The clock expired on BP’s 48-hour observation period and the government added another day of critical monitoring. Scientists and engineers were optimistic that the well showed no obvious signs of leaks, but were still struggling to understand puzzling pressure readings emerging from the bottom of the sea.

It’s possible the past three days will be only a brief reprieve from the flow of oil bleeding into the gulf. Retired Coast Guard Admiral Thad Allen, the government’s point man on the crisis, decided yesterday that after the testing was complete, the cap will be hooked up through pipes to ships on the surface that will collect the oil.

That probably means releasing crude back into the water temporarily to relieve pressure. It still would not be gushing at the rate it had been before BP’s latest fix.

It will take months, or possibly years, for the gulf to recover. But if the coast was on edge about the impending decision, it wasn’t apparent. In fact, there were signs that people were trying to get life — or at least a small part of it — back to normal.

In coastal Alabama, lounge chairs for rent outside of hotels were full and swimmers bobbed in emerald green water virtually oil-free, save for a few small tar balls.

Calls started flooding into the reservations switchboard at Kaiser Realty Inc. in Gulf Shores, Ala., almost as soon as BP confirmed Thursday that oil had stopped flowing into the gulf, said marketing director Emily Gonzales.

“Are they what we want them to be? No, but it is far better than it was,’’ Gonzales said.

People also were fishing again, off piers and in boats, after most of the recreational waters in Louisiana were reopened late last week. More than a third of federal waters are still closed and off-limits to commercial fishermen.

“I love to fish,’’ said Brittany Lawson, hanging her line off a pier beside the Grand Isle Bridge. “I love to come out here.’’

Lawson and her boyfriend’s family were catching redfish, mullet, and flounder, but mostly hard-head catfish, a throwback fish. They planned to keep the catches they could take home.

“It is encouraging. We’re getting bites. I mean, it’s catfish. But it’s bites,’’ she said.

And even though it was only days since the oil was turned off, the naked eye could spot improvements on the water. The crude appeared to be dissipating quickly on the surface of the gulf around the Deepwater Horizon site.

Members of a Coast Guard crew that flew over the wellhead yesterday said far less oil was visible than a day earlier. Only a colorful sheen and a few long streams of rust-colored, weathered oil were apparent in an area that was covered by huge patches of black crude weeks earlier.
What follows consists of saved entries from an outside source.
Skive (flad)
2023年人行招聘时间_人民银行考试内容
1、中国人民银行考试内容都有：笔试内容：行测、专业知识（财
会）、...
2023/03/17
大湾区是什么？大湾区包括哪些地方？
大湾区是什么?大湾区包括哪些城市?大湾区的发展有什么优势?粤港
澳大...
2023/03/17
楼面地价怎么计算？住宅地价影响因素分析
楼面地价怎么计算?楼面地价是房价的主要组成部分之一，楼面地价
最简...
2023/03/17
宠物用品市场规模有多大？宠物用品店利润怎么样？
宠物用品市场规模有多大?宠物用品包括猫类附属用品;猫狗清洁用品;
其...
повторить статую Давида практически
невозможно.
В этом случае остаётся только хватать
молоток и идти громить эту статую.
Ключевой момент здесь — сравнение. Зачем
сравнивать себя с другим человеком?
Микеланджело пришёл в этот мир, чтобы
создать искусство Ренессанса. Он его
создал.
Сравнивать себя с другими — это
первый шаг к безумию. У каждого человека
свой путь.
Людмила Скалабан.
Somewhere between 94 million and 184 million gallons have spilled into the gulf, according to government estimates.

No new oil has been added to the mess for two days now. BP officials began the day yesterday saying they were feeling “more comfortable,’’ though Kent Wells, a BP vice president, cautioned the testing was not over. BP and the government want to make sure the well can stay bottled in case of a hurricane, when ships would have to leave the area.

Wells said engineers glued to an array of sensors were seeing no evidence of oil escaping into the water or the seafloor. Undersea robots were also patrolling the well site for signs of trouble.

Pressure readings yesterday morning were 6,745 pounds per square inch and rising slowly, Wells said. The figure was below the 7,500 psi that would have reassured scientists the well was not leaking, but still high enough that it could be all right.

A low pressure reading, or a falling one, could mean the oil is escaping. Wells said pressure continued to rise very slowly.